De rechtbank overweegt dat het verzet van betrokkene tegen het dagprogramma niet voldoende is om te oordelen dat er sprake is van algeheel verzet tegen de benodigde zorg en behandeling. Te meer nu de psychiater tijdens de mondelinge behandeling heeft verklaard dat de samenwerking verder goed verloopt, betrokkene trouw haar medicatie inneemt en er geen zorgen zijn dat betrokkene de kliniek zal verlaten. Ook betrokkene heeft bevestigd dat zij de kliniek niet zal verlaten, zij heeft zich immers vrijwillig laten opnemen, met name voor haar man en kinderen. Het ziekte-inzicht is aldus aanwezig bij betrokkene.

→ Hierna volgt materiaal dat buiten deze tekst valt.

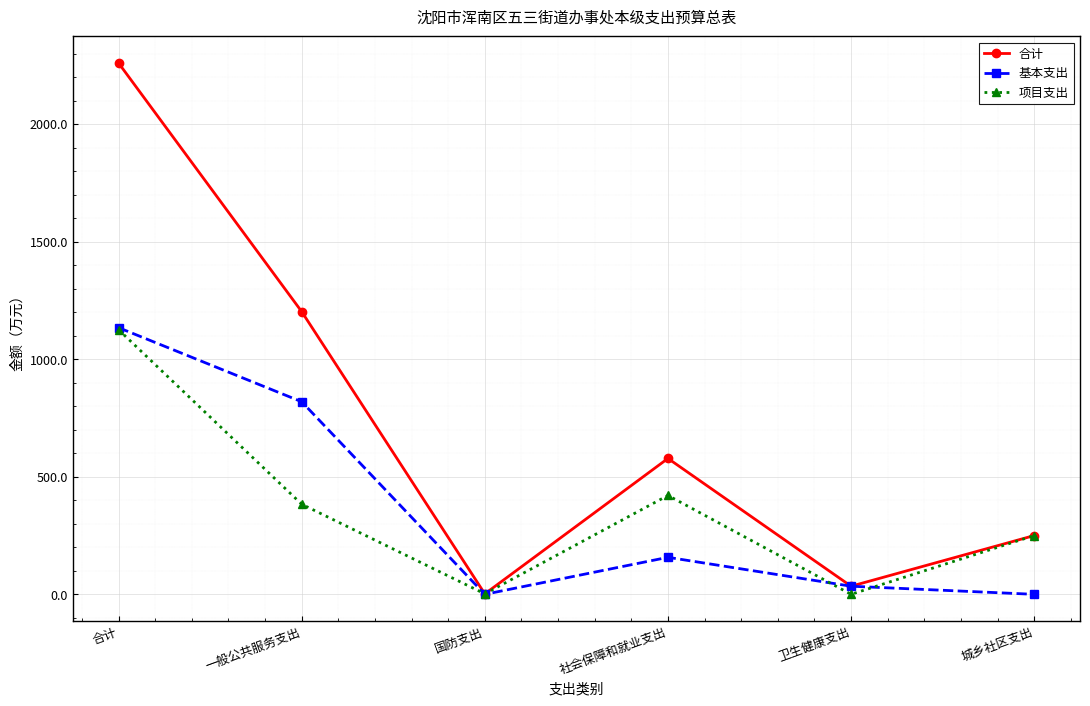

Where is 项目支出 nearest to the value 562?

社会保障和就业支出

Concluderend verzet betrokkene zich niet tegen de passende zorg om het onmiddellijk dreigend ernstig nadeel weg te nemen. Indien betrokkene het niet eens is met de invulling van het dagprogramma dan rust er een taak op de instelling om in overleg te gaan met betrokkene en het dagprogramma eventueel aan te passen dan wel via overreding betrokkene zich te laten houden aan het dagprogramma. Er zijn dan ook mogelijkheden in het vrijwillig kader en daarmee minder bezwarende alternatieven die hetzelfde beoogde effect hebben. Dit maakt het verlenen van een machtiging tot voortzetting van een crisismaatregel niet gerechtvaardigd.
2.4.
Gelet op het voorgaande zal een machtiging tot voortzetting van de crisismaatregel worden afgewezen. Hiermee komt de rechtbank tegemoet aan het verzoek van de advocaat.

3.De beslissing

De rechtbank:
3.1.
wijst af het verzoek tot een machtiging tot voortzetting van de crisismaatregel ten aanzien van
[betrokkene] ,geboren op [geboortedatum] .
Deze beschikking is op 31 mei 2022 mondeling gegeven door mr. J. Teertstra, rechter en in het openbaar uitgesproken bijgestaan door de griffier, en op 2 juni 2022 schriftelijk uitgewerkt en ondertekend.
..
fn. 896
Tegen deze beschikking staat het rechtsmiddel van cassatie open.